Das pesquisas desenvolvidas, a primeira foi uma dissertação de mestrado apresentada a Escola de Enfermagem Anna Nery, da Universidade Federal do Rio de Janeiro, em 1987. O estudo tratava da assistência do enfermeiro ao portador de HIV/AIDS hospitalizado. Seis anos mais tarde, foi apresentada na Faculdade de Enfermagem da USP a primeira tese, a qual tratava de um estudo com enfoque na prevenção da doença entre adolescentes.
Comparando as datas desses estudos aos primeiros casos da doença no Brasil – em 1982(1,3) – e a identificação do vírus em 1983(7), parece ser possível afirmar que os estudos em relação a AIDS e enfermagem, principalmente no que refere às pesquisas de mestrado, aconteceram prontamente ao aparecimento da doença no Brasil. Visto que 1987 compreende a data de apresentação da pesquisa, esta provavelmente iniciou-se, no mínimo, no ano de 1985.

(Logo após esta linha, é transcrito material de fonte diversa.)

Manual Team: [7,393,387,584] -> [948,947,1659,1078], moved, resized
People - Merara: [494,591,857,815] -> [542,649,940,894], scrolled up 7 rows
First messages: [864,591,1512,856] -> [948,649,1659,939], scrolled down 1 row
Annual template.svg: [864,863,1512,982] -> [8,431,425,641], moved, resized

Ao observarmos a freqüência das pesquisas, percebemos uma predominância de dissertações e teses após o ano de 1995 (85,16%), o que pode ser justificado de diferentes formas. Uma das hipóteses seria a dificuldade de se discutir assuntos que tratam de sexualidade/sexo, principalmente no início da década de 80(7). Após os anos 90, há aumento da incidência das infecções pelo HIV, porém com diminuição das taxas de mortalidade devido à descoberta de antiretrovirais(3), o que tornou imprescindível conhecer novos métodos de convivência com a doença e com as pessoas afetadas(5).
A segunda hipótese estaria associada ao aparecimento de casos em homens heterossexuais, mulheres e crianças (heterossexualização e a feminilização da epidemia)(2-3,8), o que provavelmente explica o preconceito (ou a desatenção) que envolvia a discussão do tema quando o alvo da síndrome era basicamente o público homossexual e usuários de drogas injetáveis na região sul do Brasil. Ela deixa de estar restrita aos grupos de risco e trabalha-se então com atitudes/comportamentos de riscos. Mais tarde é incorporado o conceito de vulnerabilidade adotado até então(9).

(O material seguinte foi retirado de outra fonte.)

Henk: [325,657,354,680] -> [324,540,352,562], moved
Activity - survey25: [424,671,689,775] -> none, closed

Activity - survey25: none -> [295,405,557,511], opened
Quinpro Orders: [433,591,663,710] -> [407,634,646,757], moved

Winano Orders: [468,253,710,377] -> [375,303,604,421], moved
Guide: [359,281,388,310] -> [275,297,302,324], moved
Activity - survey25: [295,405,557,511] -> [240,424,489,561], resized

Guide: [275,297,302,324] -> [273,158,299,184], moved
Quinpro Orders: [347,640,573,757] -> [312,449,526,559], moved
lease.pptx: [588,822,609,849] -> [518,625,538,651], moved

A vulnerabilidade e o comportamento de risco são verificados por um conjunto de fatores e atitudes que se articulam e determinam se o indivíduo apresenta maior ou menor probabilidade de adoecer. Nesse sentido ressalta-se a diferença do conceito de vulnerabilidade e comportamento de risco.
Por vulnerabilidade, entende-se a possibilidade que um indivíduo tem de adoecer devido a determinantes sociais que não lhe permitem direito de escolha ou poder de decisão. Já comportamento de risco envolve fatores mais simples como o direito e a vontade de se proteger ou não, no caso da AIDS, o indivíduo apresenta todas as condições e conhecimentos para se proteger, porém por outros motivos, não o faz(10). Sendo assim, encontram-se mais susceptíveis à contaminação, pessoas com múltiplos parceiros sexuais sem proteção e usuários de drogas injetáveis, tendo sido caracterizados como comportamentos e práticas de risco(9,10).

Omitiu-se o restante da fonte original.